In Lazard’s Shareholder Letter released in April this year, the firm set financial targets, including an operating margin (based on GAAP and awarded compensation) of at least 25% in 2014 at current activity levels. We stated that to achieve this goal we would take measures to reduce the firm’s expense base, and that these measures would result in implementation expenses.

Lazard’s senior leadership has taken a collective view of the firm’s strategy that includes investments for long-term growth, as well as legacy costs that can be eliminated. Cost saving initiatives will address: streamlining corporate structure and consolidating support functions; realigning the firm’s investments into areas with potential for the greatest long-term return; and creating greater flexibility to retain and attract the best people and invest in new growth areas. We expect these initiatives to result in improved profitability with minimal impact on Lazard’s revenue growth.
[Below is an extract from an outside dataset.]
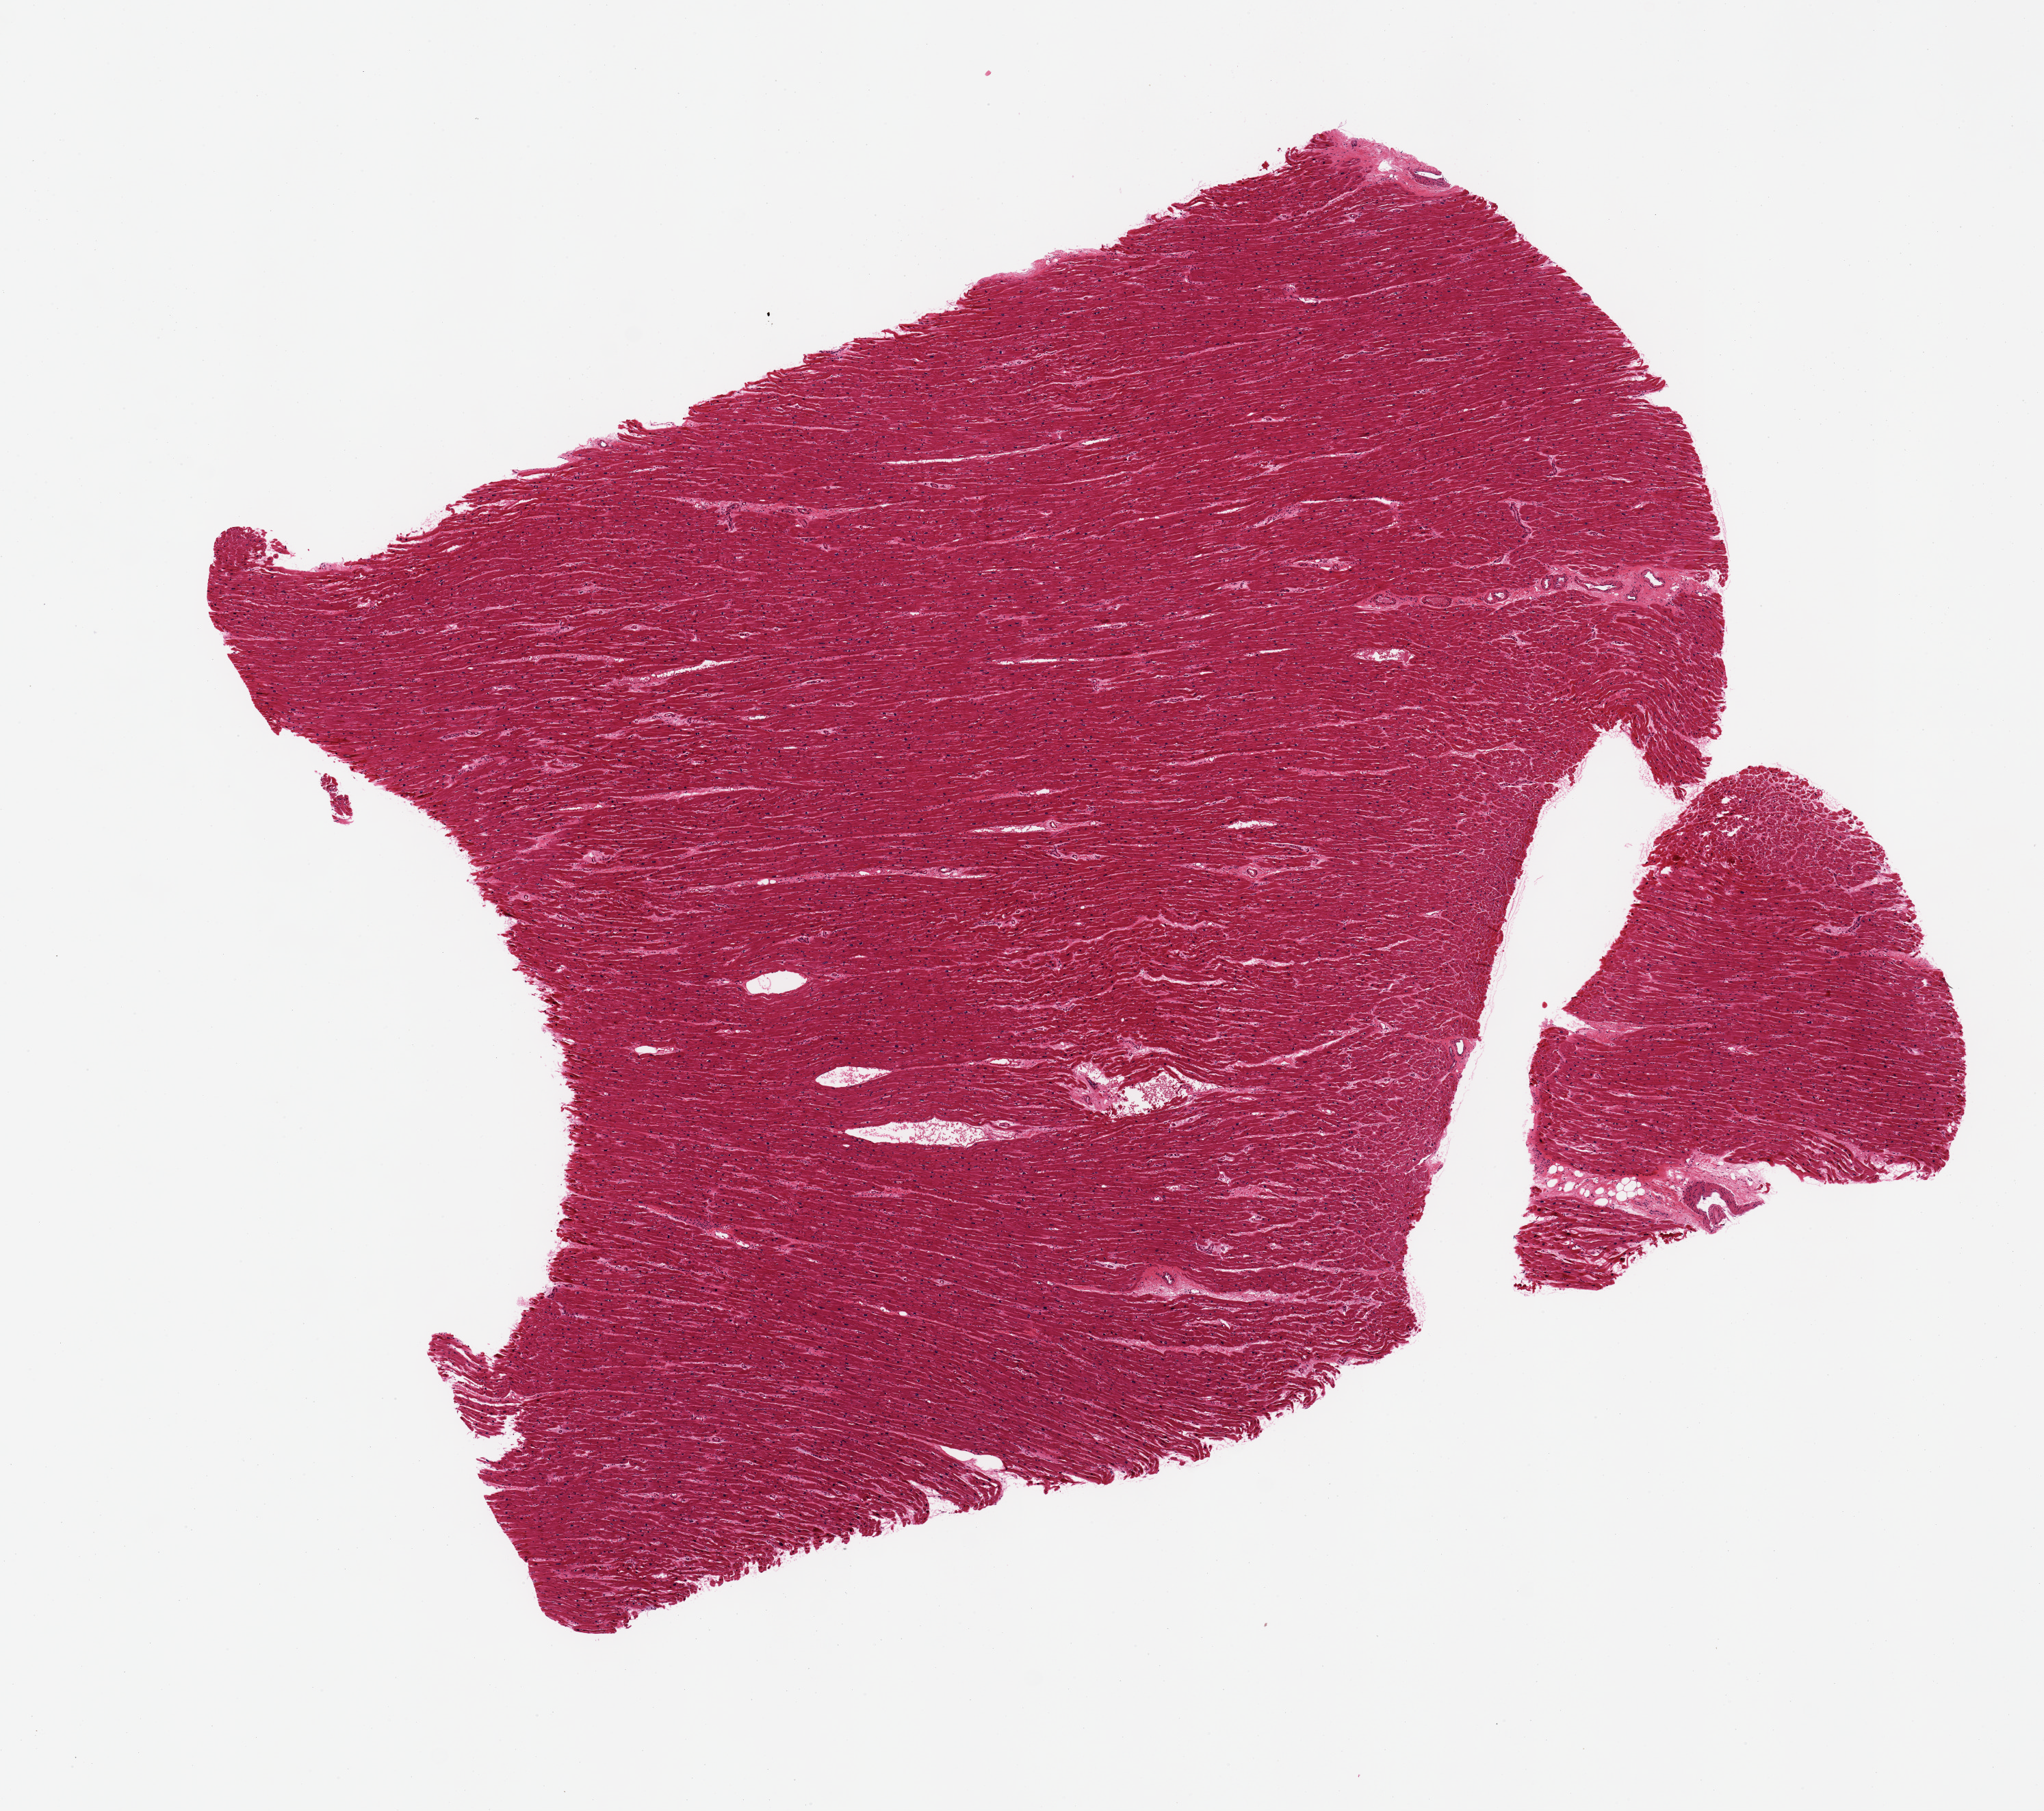
Whole-slide image, haematoxylin and eosin stain — a low-resolution overview of the entire scanned area, about 11.8 x 10.5 mm, PAXgene-fixed, paraffin-embedded tissue, section of heart (target tissue), tissue donor sample.
- review note (as recorded): Moderate ischemic changes: contraction band necrosis, nuclear hypertrophy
Our objective is for the majority of these initiatives to be completed during the fourth quarter of 2012, and to result in approximately $125 million in annual savings from our existing cost base. We anticipate at least two-thirds of these savings will be realized in 2013, with the full impact realized in 2014. Approximately $85 million relates to compensation expenses associated with reduced staffing, and approximately $40 million to non-compensation expense. Associated implementation expenses are estimated to range between $110 million and $130 million and to be primarily compensation-related. A significant majority of these expenses should occur in the fourth quarter of 2012 and the remainder in the first half of 2013. Approximately 75% of the implementation expenses are expected to be paid in cash.